* **Task a**
Answer these questions about the post on the Baby Scoop Era:
(i) Around what time does the post say the Baby Scoop Era comes to an end?
(ii) Which book does TAO recommend ordering?
(iii) In which state does the writer say the adoption laws protect mothers?

====================

On the other side of the coin is the bizarre demand for white blonde babies. Since I happen to have blonde hair and blue eyes, to think of this actually gives me the creeps. To think that I was shopped for creates a sickening feeling in my stomach. Not only does the sense of commodification feel eerie, but the racial nature of the demand has racial implications that are disturbing.

I had originally thought my mother was irresponsible, and maybe she was, but this doesn’t equate an automatic desire to give me up for adoption. Whether or not she would have aborted me is a question for another life, but legislation was eventually passed that allowed single women to raise their children without having to succumb to the pressures of religious dogma. The government finally realized the amount of adoptions that were occurring and put measures in place so these women could stay with their children, explaining why the Baby Scoop Era comes to an end around the beginning of the 1980s.

At any rate, the adoptions laws in Arkansas protect mothers with excruciating diligence, which translates into me still not knowing who my mother was. I can sign a mutual consent registry, but if she never signed it, then by the means of her absence of signature, I will know she didn’t sign it; that will mean she was and still is uninterested in knowing who her child is.

Until I sign it, I guess I’ll never know.

It’s a big decision.


This entry was posted in adoption, history, life, personal, Psychology, religion and tagged . Bookmark the permalink.

9 Responses to The Baby Scoop Era

  1. TAO says:

    Order a copy of “The Girls Who Went Away” by Ann Fessler – through your library or bookstore. Hard read but necessary read about the mothers from that era.

    • LK says:

      I read the reviews at Amazon, this might turn out to be a book for my personal library.

      Thank you for bringing it to my attention.

  2. Victor says:

    Sign it. Get this overwith. Lean who you really are.
    And you have to assume, the powers between you and your mother, may still attempt to keep you apart. You might want to consider contacting an attorney.

    • LK says:

      I hear you and I agree. Soon as I finish term, I will meditate on that registry page until my hand moves and the deal is done.

      Thank you for the support.

      • Victor says:

        Look at the adoption laws in your state. Know what the laws say you can and cannot do. Each state is different. Do what you can in relation to your state laws, and then submit to every service available to you. And remember, white baby’s have always been a commondity, a business in which family’s that cannot reproduce, can buy a kid. Sadly, this is a form of slavery. So during the Baby Scoop Era, most mothers were conned out of their kid by being told they were sinful for having sex outside of marriage. Interestingly, the guys were never blamed. Also, the bio moms were never informed of there legal rights such as the 13th Amendment to the Constitution, that says “property cannot be taken away from a citizen without due process of law.” These women were never given legal advice, in fact, legal advice was kept from them. There are millions of adoptees looking for their bio parents.

  3. Vicci Una Johnson says:

    Regarding the Baby Scoop Era: From our family research going through the process of finding the bio family of an adult cousin, we find the business of adoption in the US corrupt. First of all, infant-stranger-adoption, also sometimes called “non-kinship adoption” DOES NOT WORK. We live in a capitalistic society, with many childless citizens lobbying to keep adoption unregulated. A single pregnant women is marketed to by the a-agency’s to give up her kid. No one tells her she can receive free legal advice from the public defenders office through her state department. ironically, according to the 13th amendment to the US constitution, a citizen cannot be separated from their belongings without due process of law. So how did the adoption agency’s get the kid if the bio Mom never had legal advice?

====================

* **Task b**
Copy the clock update entries word for word, from the first entry through the line that contains "Tirana: 12:17 -> 00:17", with both of those lines included.

(Data excerpts)

====================

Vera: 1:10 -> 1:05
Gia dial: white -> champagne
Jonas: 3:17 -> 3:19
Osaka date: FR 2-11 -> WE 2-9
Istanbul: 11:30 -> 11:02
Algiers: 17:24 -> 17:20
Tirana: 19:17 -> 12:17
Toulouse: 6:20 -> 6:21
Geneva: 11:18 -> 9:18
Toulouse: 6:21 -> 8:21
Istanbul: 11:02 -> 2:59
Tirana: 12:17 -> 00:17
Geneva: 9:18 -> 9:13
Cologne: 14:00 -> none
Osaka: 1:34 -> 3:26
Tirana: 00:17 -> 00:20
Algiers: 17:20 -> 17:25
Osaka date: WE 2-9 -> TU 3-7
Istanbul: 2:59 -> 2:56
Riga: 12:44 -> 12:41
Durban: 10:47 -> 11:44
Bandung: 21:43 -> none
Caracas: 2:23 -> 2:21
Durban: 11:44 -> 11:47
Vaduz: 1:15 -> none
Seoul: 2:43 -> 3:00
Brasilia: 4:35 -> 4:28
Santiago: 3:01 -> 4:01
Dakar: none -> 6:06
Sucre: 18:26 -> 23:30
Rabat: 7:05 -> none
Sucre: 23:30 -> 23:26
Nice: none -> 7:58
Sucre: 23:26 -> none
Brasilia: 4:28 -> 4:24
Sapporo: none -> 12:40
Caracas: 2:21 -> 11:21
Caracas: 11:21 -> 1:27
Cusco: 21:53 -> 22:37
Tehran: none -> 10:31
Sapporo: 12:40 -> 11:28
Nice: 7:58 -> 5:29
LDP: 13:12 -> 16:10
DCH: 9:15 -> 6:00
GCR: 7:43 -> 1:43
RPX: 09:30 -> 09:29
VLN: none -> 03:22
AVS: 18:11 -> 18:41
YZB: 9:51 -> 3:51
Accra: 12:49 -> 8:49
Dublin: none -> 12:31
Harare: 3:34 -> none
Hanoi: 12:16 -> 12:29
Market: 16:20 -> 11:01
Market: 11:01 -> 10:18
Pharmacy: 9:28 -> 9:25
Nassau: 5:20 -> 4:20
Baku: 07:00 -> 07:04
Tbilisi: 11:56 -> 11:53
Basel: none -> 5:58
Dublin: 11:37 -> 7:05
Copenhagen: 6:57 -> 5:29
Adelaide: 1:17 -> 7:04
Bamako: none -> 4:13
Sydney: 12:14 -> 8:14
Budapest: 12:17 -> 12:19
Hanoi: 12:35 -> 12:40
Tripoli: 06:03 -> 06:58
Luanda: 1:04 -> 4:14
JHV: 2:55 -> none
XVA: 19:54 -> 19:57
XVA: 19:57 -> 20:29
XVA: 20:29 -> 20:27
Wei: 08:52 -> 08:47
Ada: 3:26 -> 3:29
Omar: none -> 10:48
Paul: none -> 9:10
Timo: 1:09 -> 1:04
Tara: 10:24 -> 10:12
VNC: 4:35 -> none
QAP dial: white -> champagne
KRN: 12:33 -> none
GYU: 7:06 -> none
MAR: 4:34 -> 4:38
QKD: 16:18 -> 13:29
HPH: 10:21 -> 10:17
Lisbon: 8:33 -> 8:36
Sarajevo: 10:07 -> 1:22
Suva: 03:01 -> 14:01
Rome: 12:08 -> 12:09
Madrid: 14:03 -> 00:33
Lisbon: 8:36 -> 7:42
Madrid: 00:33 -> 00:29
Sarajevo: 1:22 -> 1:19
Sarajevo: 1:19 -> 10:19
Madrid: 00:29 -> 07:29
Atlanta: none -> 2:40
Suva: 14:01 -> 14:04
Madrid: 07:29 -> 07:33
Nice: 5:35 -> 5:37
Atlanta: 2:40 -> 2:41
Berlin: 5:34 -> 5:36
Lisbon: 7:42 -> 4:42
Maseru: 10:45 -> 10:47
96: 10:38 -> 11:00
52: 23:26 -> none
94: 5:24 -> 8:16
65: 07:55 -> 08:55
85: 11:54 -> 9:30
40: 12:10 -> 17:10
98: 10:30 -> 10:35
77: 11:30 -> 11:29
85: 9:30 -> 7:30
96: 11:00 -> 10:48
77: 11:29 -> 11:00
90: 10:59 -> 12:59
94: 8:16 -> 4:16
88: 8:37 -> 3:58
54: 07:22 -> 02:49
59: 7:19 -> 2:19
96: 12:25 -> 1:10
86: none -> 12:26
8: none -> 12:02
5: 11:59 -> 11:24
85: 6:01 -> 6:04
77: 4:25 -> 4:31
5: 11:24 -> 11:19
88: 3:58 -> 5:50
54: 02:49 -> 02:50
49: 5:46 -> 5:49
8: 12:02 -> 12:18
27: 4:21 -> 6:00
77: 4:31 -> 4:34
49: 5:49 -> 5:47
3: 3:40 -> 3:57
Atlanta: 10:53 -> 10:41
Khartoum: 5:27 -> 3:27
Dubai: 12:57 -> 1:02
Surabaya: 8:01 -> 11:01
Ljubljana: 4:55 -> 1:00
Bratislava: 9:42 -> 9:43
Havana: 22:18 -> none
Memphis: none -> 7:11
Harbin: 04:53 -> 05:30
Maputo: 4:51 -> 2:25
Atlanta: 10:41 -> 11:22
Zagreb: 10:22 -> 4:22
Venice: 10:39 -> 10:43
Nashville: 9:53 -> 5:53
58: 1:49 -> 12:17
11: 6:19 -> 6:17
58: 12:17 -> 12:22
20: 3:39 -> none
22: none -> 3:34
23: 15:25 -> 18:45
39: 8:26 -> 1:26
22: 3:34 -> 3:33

====================

* **Correct response a**
(i) Around the beginning of the 1980s.
(ii) "The Girls Who Went Away" by Ann Fessler.
(iii) Arkansas.

* **Correct response b**
Vera: 1:10 -> 1:05
Gia dial: white -> champagne
Jonas: 3:17 -> 3:19
Osaka date: FR 2-11 -> WE 2-9
Istanbul: 11:30 -> 11:02
Algiers: 17:24 -> 17:20
Tirana: 19:17 -> 12:17
Toulouse: 6:20 -> 6:21
Geneva: 11:18 -> 9:18
Toulouse: 6:21 -> 8:21
Istanbul: 11:02 -> 2:59
Tirana: 12:17 -> 00:17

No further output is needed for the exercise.